• Your assignment:
Your answer must consist of exactly the lines below, starting with the line with "profundamente diferentes. Percorra" and going on through the line with "رسمی دعوی در", and nothing else.

• Given information:
== Segment start ==

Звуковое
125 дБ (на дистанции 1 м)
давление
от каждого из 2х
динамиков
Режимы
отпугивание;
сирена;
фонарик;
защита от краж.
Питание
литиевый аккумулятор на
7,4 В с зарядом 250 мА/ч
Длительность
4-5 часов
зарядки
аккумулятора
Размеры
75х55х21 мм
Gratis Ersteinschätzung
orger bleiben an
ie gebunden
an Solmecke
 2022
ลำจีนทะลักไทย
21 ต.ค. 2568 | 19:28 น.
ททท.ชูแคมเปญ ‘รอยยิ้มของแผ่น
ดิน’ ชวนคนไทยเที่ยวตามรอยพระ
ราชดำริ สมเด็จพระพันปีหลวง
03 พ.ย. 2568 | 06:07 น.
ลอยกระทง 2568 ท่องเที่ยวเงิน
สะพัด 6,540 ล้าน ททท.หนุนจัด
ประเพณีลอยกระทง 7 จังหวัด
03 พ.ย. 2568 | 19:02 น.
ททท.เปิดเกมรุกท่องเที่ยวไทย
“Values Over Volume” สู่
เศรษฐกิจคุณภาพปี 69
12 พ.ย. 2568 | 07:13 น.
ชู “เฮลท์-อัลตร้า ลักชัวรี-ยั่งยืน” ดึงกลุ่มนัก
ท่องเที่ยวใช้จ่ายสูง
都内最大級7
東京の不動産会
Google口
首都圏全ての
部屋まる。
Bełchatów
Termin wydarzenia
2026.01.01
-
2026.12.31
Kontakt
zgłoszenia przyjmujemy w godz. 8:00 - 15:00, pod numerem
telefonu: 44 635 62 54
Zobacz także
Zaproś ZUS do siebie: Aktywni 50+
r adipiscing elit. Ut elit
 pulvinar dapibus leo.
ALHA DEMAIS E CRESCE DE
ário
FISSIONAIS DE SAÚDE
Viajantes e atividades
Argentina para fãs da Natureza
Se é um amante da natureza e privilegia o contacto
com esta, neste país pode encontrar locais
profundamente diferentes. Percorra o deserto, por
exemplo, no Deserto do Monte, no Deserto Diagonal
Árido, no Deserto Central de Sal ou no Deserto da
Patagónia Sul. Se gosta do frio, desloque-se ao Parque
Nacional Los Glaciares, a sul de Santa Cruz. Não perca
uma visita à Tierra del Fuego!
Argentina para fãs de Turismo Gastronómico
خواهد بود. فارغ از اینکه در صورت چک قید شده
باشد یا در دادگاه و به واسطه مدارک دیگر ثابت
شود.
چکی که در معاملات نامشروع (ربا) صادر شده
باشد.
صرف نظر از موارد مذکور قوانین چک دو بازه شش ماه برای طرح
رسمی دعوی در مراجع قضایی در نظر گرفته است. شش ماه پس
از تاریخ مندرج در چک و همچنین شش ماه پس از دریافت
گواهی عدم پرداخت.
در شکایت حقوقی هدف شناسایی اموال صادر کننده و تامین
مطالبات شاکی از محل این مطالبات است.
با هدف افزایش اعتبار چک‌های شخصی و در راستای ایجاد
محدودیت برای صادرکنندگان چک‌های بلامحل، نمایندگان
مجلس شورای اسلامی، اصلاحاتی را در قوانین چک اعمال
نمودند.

== Segment end ==

• Reply to the exercise:
profundamente diferentes. Percorra o deserto, por
exemplo, no Deserto do Monte, no Deserto Diagonal
Árido, no Deserto Central de Sal ou no Deserto da
Patagónia Sul. Se gosta do frio, desloque-se ao Parque
Nacional Los Glaciares, a sul de Santa Cruz. Não perca
uma visita à Tierra del Fuego!
Argentina para fãs de Turismo Gastronómico
خواهد بود. فارغ از اینکه در صورت چک قید شده
باشد یا در دادگاه و به واسطه مدارک دیگر ثابت
شود.
چکی که در معاملات نامشروع (ربا) صادر شده
باشد.
صرف نظر از موارد مذکور قوانین چک دو بازه شش ماه برای طرح
رسمی دعوی در مراجع قضایی در نظر گرفته است. شش ماه پس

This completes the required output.